On Friday, a few independent producer stocks turned up slightly after registering sharp drops earlier. Devon Energy, which started the week at about $43 per share, ended at $37.34, retracing from a Thursday close at $36.65. Apache Corp. dropped from about $50 on Monday, leveled off Thursday at about $42 and closed Friday at $42.31. Anadarko Petroleum also dropped from near $52, touching bottom Wednesday of about $47, and ending Friday at $47.30. Murphy Oil went from $77.50 on Monday to just above $70 on Wednesday and Thursday before springing back Friday to close at $73.05. Phillips followed the same pattern, starting at about $58 per share and rebounding slightly Friday to close at $54.17.

There was no relief for the majors, most of which, in contrast to independents, held up better the first two days of the week and fell from Wednesday on.
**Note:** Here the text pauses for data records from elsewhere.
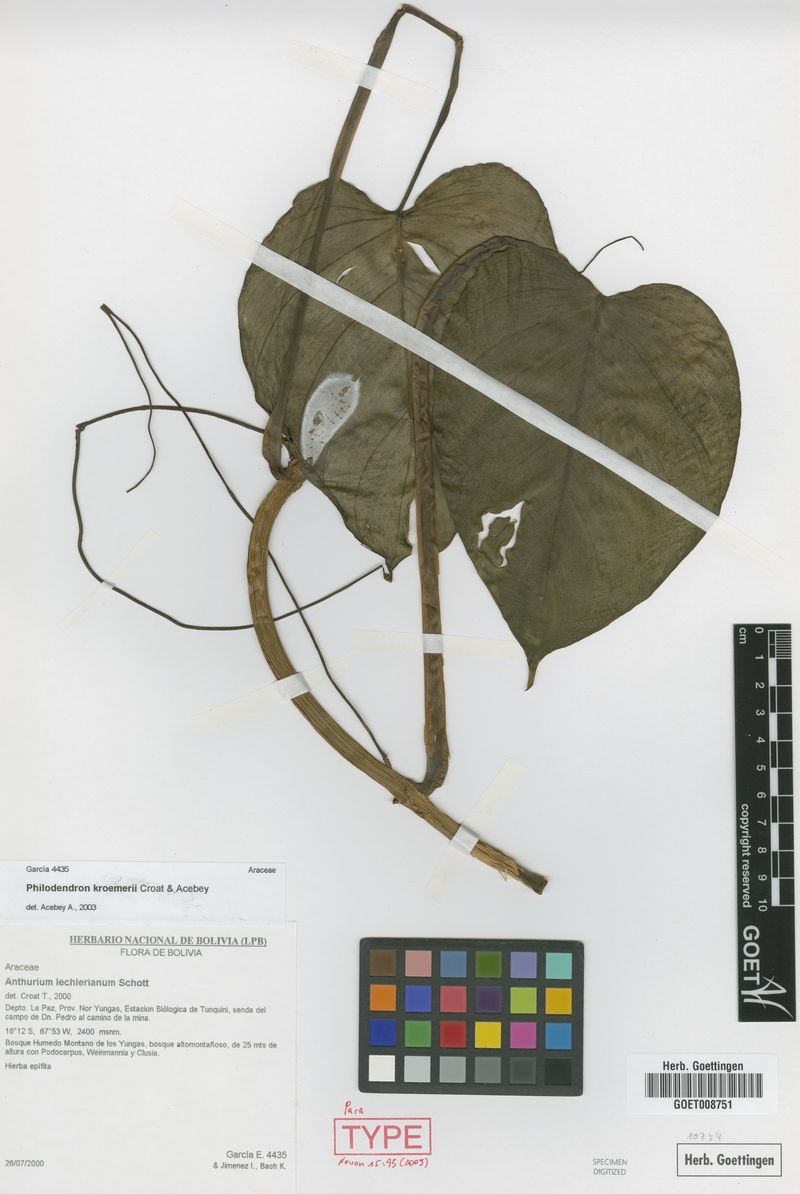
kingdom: Plantae
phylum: Tracheophyta
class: Liliopsida
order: Alismatales
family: Araceae
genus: Philodendron
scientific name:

The end result, however, was about the same. BP started the week in the high $40's, falling steadily to close at $44.25. ExxonMobil also continued to fall, starting the week at $40 and ending at $36.75. Royal Dutch/Shell went from $52.50 to $44 at the end of Friday.
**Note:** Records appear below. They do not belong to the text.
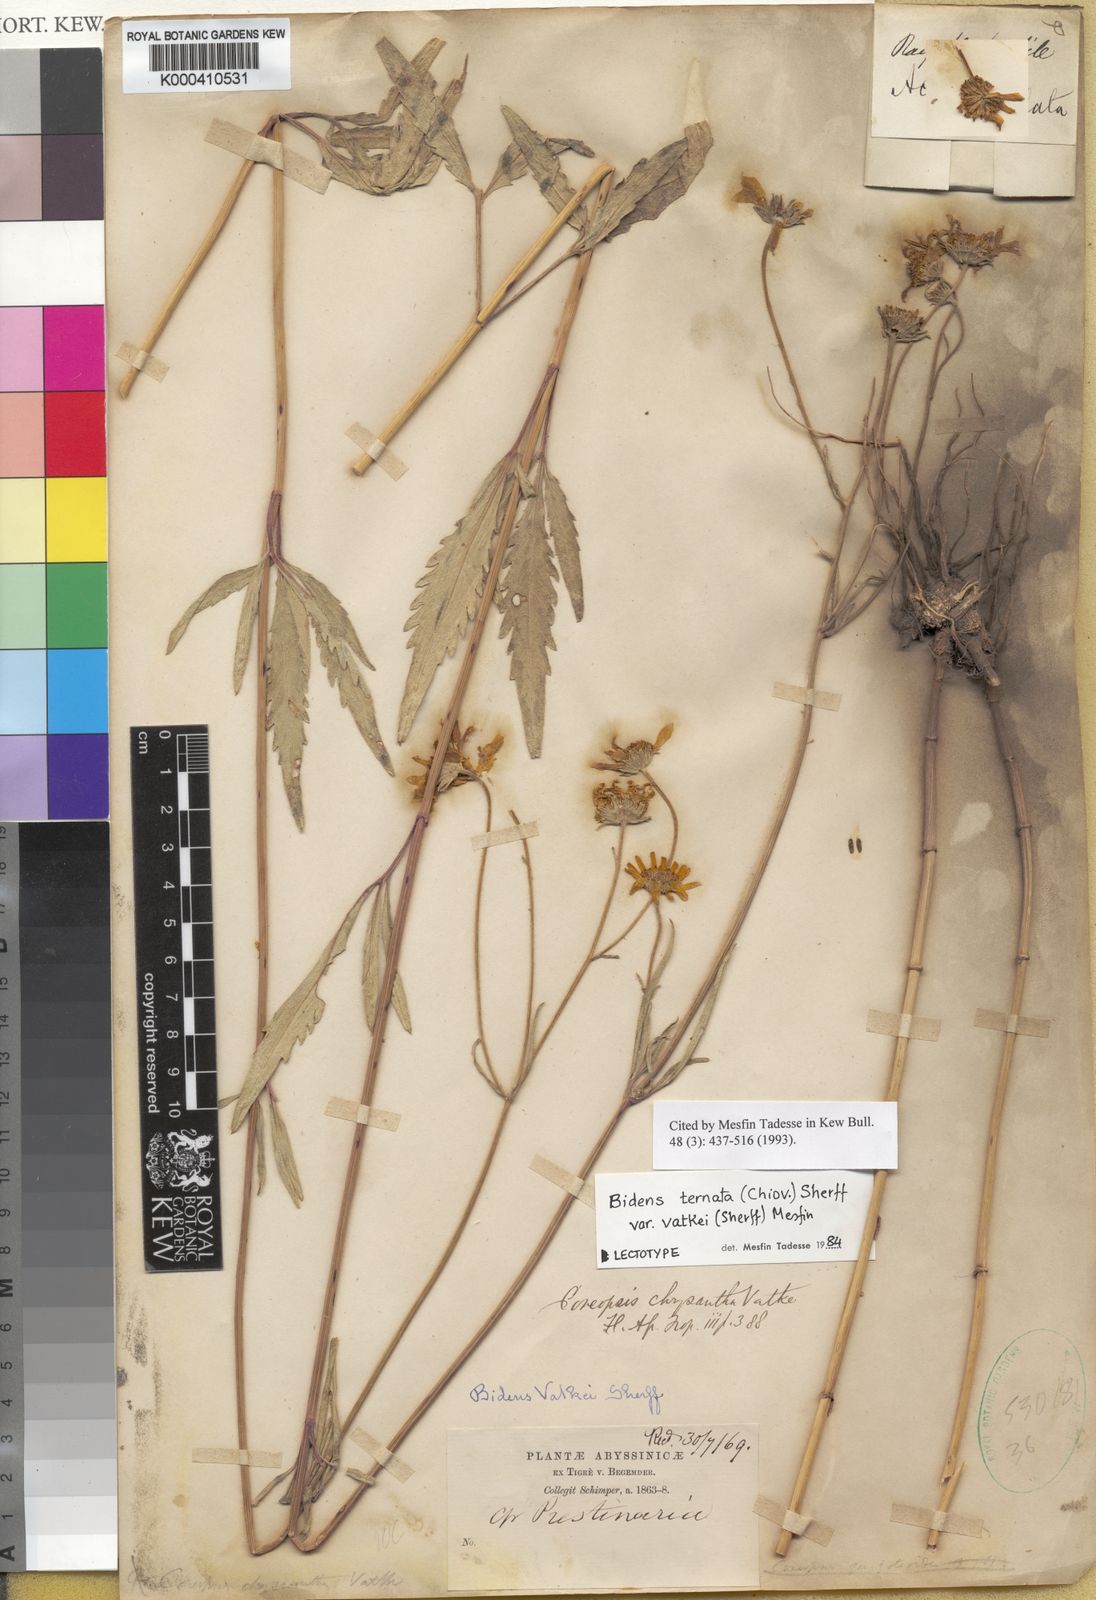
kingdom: Plantae
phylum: Tracheophyta
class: Magnoliopsida
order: Asterales
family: Asteraceae
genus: Bidens
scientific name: Bidens ternata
One sign of the times was Consolidated Edison stock, which rose from $41 Monday to a $43 peak Wednesday when it completed the job of restoring power to lower Manhattan. Its glory was short-lived, however, as the stock closed at $41 on Friday.

Gas and electric utilities were generally down moderately throughout the week, but there were two notable exceptions. Pacific Gas & Electric, which revealed a reorganization plan, backed by creditors, to get it out of bankruptcy, gained 21% to close at $16.86.

Also making steady progress since Monday against the rising tide of declining energy stock prices was Atlanta, GA-based Southern Co. It wasn't hard to figure, as U.S. aircraft carriers steamed toward the Middle East, with fighter planes expected to follow soon. Southern has a secure fuel supply and owns no foreign facilities. Southern also has earnings per share of $1.56, a dividend of $1.34 and a yield rating of 5.22%. The company's stock gained about 8.33% over the week to close at $25.95.

"What you're seeing is that with the current uncertainty, Southern is viewed as a safe haven," company spokesman Marc Rice told NGI. "We have dependable earnings and we're a completely American business. We have no overseas business." In addition, Southern's power is about 70% coal-fired and about 20% from nuclear plants. "We're not vulnerable on the fuel side. We don't like to benefit from events like these, but it appears people are seeking certainty."

Pipelines El Paso Energy and Williams both registered declines. El Paso went from near $50 on Monday to close Friday at $44.49. Williams, whose stock was close to $30 a share on Monday dropped to $26.50 Thursday and then hit the comeback trail Friday after it announced management changes and restructuring. The closing quote Friday was $27.90. Northern Border Partners with a P/E of about 15, earnings of $2.33 per share, an annual dividend of $3.05 per share and a yield of 8.34%, went from about $39 at the beginning of the week to $37.02 Friday.

Duke Energy, which had held up through much of the week in the $38 to $39 range, dropped 4.03% to $37.17 Friday on the news it would buy Westcoast Energy. Among marketers, Enron dropped precipitously from about $32 on Monday to a low of about $26 Wednesday before recovering to close Friday at $28.30. Dynegy started the week at about $38 and closed it at $33.02.